## What you are asked to do
Reproduce the passage on DVM module converters below word for word, from "The converter gain" up to and including "AC current meter.".

## Extract to read
BEGIN

The converter gain is variable over a limited range (to give form-factor correction) via RV1, and the circuit’s rectified output is integrated via R6-C3, to give DC conversion. The COMMON terminal of the DVM module is internally biased at about 2.8 volts below the VDD (positive supply terminal) voltage, and the CA3140 op-amp uses the VDD, COMMON, and VSS terminals of the module as its supply rail points.

FIGURE 8. Five-range AC voltmeter converter for use with DVM modules.

Figure 8 shows a simple frequency-compensated attenuator network used in conjunction with the above AC/DC converter to convert a standard DVM module into a five-range AC voltmeter, and

FIGURE 9. Five-range AC current-meter converter for use with DVM modules.

Figure 9 shows how a switched shunt network can be used to convert the module into a five-range AC current meter.

FIGURE 10. Five-range ohmmeter converter for use with DVM modules.

Figure 10 shows a circuit that can be used to convert a DVM module into a five-range ohmmeter. This circuit actually functions as a multi-range constant-current generator, in which the constant current feeds (from Q1 collector) into RX, and the resulting RX volt drop (which is directly proportional to the RX value) is read by the DVM module.

Here, Q1 and the op-amp are wired as a compound voltage follower, in which Q1 emitter precisely follows the voltage set on RV1 slider. In practice, this voltage is set at exactly 1V0 below VDD, and the emitter and collector (RX) currents of Q1 thus equal 1V0 divided by the R3 to R7 range-resistor value, e.g., 1mA with R3 in circuit, etc. The actual DVM module reads full scale when the RX voltage equals 200mV, and this reading is obtained when RX has a value one-fifth of that of the range resistor, e.g., 200R on Range 1, or 2M0 on Range 5, etc.

END

## Material provided
BEGIN

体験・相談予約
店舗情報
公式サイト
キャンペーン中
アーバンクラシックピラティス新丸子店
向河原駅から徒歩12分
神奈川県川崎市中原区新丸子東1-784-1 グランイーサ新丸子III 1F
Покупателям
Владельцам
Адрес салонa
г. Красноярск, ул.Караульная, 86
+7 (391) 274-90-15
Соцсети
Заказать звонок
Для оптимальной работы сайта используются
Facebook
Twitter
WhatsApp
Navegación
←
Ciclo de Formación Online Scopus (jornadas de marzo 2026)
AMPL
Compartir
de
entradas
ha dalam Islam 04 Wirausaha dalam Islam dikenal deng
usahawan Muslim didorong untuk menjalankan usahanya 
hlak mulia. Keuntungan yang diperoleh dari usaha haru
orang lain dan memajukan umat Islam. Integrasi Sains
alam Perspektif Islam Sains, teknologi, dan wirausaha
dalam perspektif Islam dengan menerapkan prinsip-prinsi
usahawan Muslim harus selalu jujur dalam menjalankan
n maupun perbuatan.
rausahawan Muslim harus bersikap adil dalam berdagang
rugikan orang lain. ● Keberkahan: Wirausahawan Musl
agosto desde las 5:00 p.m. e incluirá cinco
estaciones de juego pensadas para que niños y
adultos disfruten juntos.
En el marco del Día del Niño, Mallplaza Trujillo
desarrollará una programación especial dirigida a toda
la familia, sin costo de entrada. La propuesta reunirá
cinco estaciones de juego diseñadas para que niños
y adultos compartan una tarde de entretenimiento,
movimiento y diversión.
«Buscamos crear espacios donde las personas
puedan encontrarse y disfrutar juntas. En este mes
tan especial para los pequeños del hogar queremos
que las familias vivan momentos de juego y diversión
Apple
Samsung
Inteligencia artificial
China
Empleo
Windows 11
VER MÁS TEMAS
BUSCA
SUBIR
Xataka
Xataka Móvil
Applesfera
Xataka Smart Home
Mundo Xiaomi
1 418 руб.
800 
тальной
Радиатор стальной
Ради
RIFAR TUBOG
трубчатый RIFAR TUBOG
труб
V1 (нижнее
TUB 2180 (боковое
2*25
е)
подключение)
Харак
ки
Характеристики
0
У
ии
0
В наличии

END

## Response to this task
The converter gain is variable over a limited range (to give form-factor correction) via RV1, and the circuit’s rectified output is integrated via R6-C3, to give DC conversion. The COMMON terminal of the DVM module is internally biased at about 2.8 volts below the VDD (positive supply terminal) voltage, and the CA3140 op-amp uses the VDD, COMMON, and VSS terminals of the module as its supply rail points.

FIGURE 8. Five-range AC voltmeter converter for use with DVM modules.

Figure 8 shows a simple frequency-compensated attenuator network used in conjunction with the above AC/DC converter to convert a standard DVM module into a five-range AC voltmeter, and

FIGURE 9. Five-range AC current-meter converter for use with DVM modules.

Figure 9 shows how a switched shunt network can be used to convert the module into a five-range AC current meter.